When shading a point on an opaque surface, you need to gather incoming light and weight it with the bidirectional reflectance distribution function (BRDF) of the material.
The naive approach is to distribute samples equally over the hemisphere and probe all directions equally for incoming light. This is called uniform sampling (Fig. 1). While this works in most cases, it can take a long time to converge towards the correct result.

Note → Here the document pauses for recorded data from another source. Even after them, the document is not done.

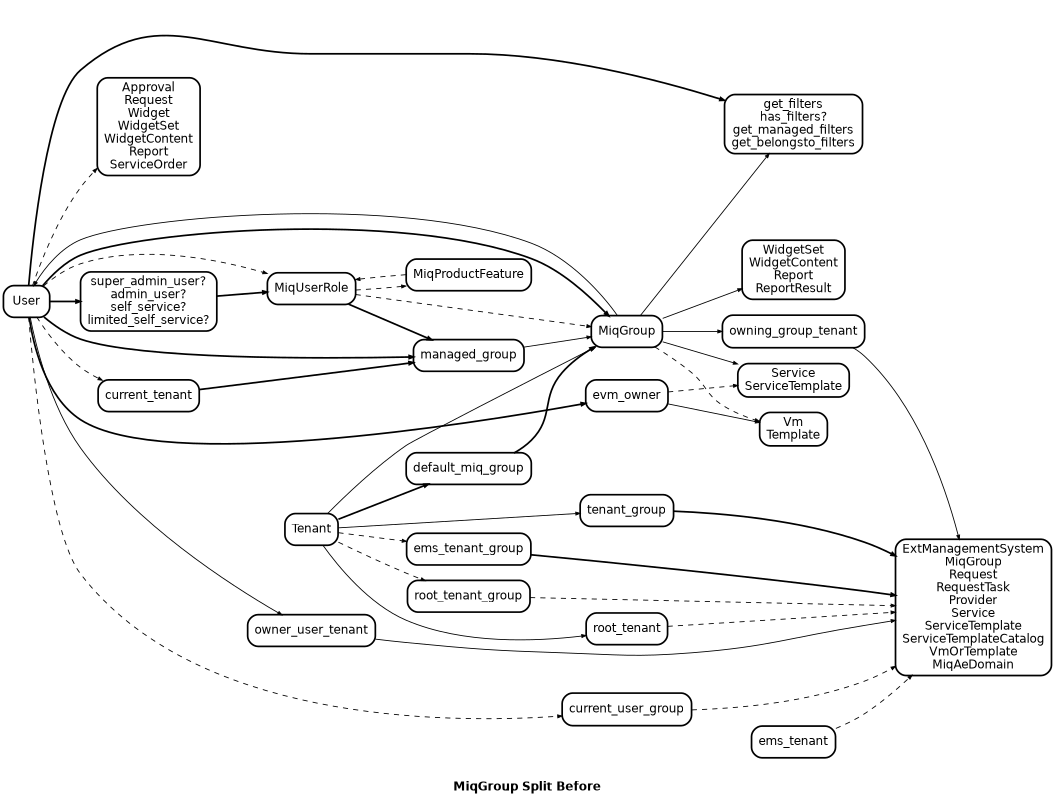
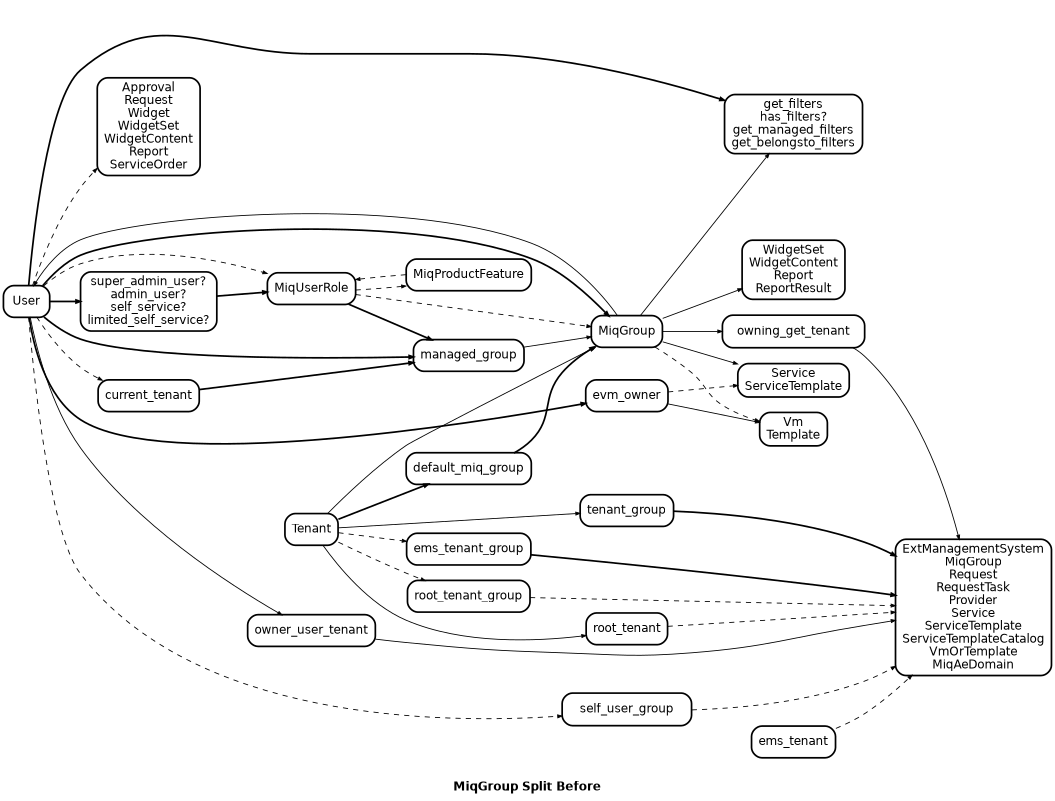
  digraph {
    fontname="Helvetica-Bold"
    label="MiqGroup Split Before"
    rankdir=LR
    style=rounded
    node [fillcolor="#ffffff" fontname=Helvetica penwidth=2 shape=Mrecord style=filled]
    edge [arrowsize=0.5 fontname=Helvetica style=dashed]
    n1 [label="Approval\nRequest\nWidget\nWidgetSet\nWidgetContent\nReport\nServiceOrder"]
    n2 [label="WidgetSet\nWidgetContent\nReport\nReportResult"]
    n3 [label="Vm\nTemplate"]
    n4 [label="get_filters\nhas_filters?\nget_managed_filters\nget_belongsto_filters"]
    n5 [label="super_admin_user?\nadmin_user?\nself_service?\nlimited_self_service?"]
    MiqUserRole
    MiqGroup
    MiqProductFeature
    n9 [label=managed_group]
    n10 [label="Service\nServiceTemplate"]
    n11 [label="ExtManagementSystem\nMiqGroup\nRequest\nRequestTask\nProvider\nService\nServiceTemplate\nServiceTemplateCatalog\nVmOrTemplate\nMiqAeDomain"]
    Tenant
    default_miq_group
    root_tenant
    tenant_group
    ems_tenant_group
    root_tenant_group
    User
-   owning_group_tenant
+   owning_group_tenant [label=owning_get_tenant]
    current_tenant
    evm_owner
    n22 [label=owner_user_tenant]
-   current_user_group
+   current_user_group [label=self_user_group]
    ems_tenant
    n5 -> MiqUserRole [style=bold]
    MiqUserRole -> MiqGroup
    MiqUserRole -> MiqProductFeature
    MiqUserRole -> n9 [style=bold]
    MiqGroup -> n2 [style=solid]
    MiqGroup -> n3
    MiqGroup -> n4 [style=solid]
    MiqGroup -> n10 [style=solid]
    MiqGroup -> User [style=solid]
    MiqGroup -> owning_group_tenant [style=solid]
    MiqProductFeature -> MiqUserRole
    n9 -> MiqGroup [style=solid]
    Tenant -> MiqGroup [style=solid]
    Tenant -> default_miq_group [style=bold]
    Tenant -> root_tenant [style=solid]
    Tenant -> tenant_group [style=solid]
    Tenant -> ems_tenant_group
    Tenant -> root_tenant_group
    default_miq_group -> MiqGroup [style=bold]
    root_tenant -> n11
    tenant_group -> n11 [style=bold]
    ems_tenant_group -> n11 [style=bold]
    root_tenant_group -> n11
    User -> n1
    User -> n4 [style=bold]
    User -> n5 [style=bold]
    User -> MiqUserRole
    User -> MiqGroup [style=bold]
    User -> n9 [style=bold]
    User -> current_tenant
    User -> evm_owner [style=bold]
    User -> n22 [style=solid]
    User -> current_user_group
    owning_group_tenant -> n11 [style=solid]
    current_tenant -> n9 [style=bold]
    evm_owner -> n3 [style=solid]
    evm_owner -> n10
    n22 -> n11 [style=solid]
    current_user_group -> n11
    ems_tenant -> n11
  }
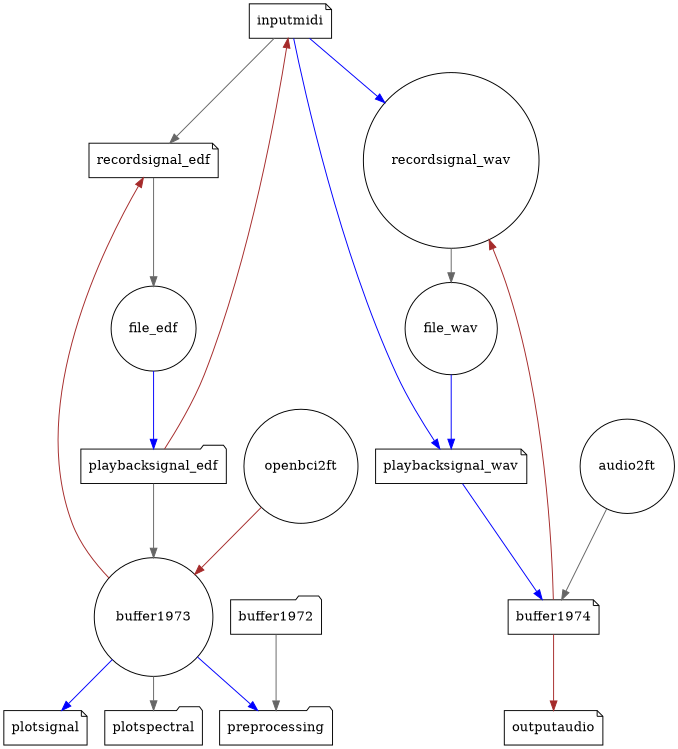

Figure 1: Uniform sampling on the hemisphere
To speed things up, let's consider the properties of the surface in question. A diffuse surface needs to take light from all directions on the hemisphere into account, where light coming from flat angles has less influence. A perfect mirror only needs a single direction according to the law of reflection. Importance sampling takes this into account and distributes samples where light is expected to have a greater influence, judging from the BRDF. For the diffuse surface, a cosine sampling would be used (Fig. 2), resulting in fewer samples at flat angles that presumably have a lower influence. For the perfect mirror, only a single ray is shot because all other directions have zero influence anyway.
Figure 2: Cosine sampling on the hemisphere
Now, the BRDF is not the only thing that can be taken into account. When you have known light sources with strong intensity, it is often desirable to direct more rays towards these light sources, as these directions presumably have a greater impact on the result (i.e. there is more light coming from these directions). The idea to combine various different importance sampling strategies into one is called multiple importance sampling. This technique is not limited to the given example of BRDF + known lights, but can be used with any kind of sensible heuristic you can come up with.
Images were generated using Holger Dammertz' Hammersley Points on the Hemisphere.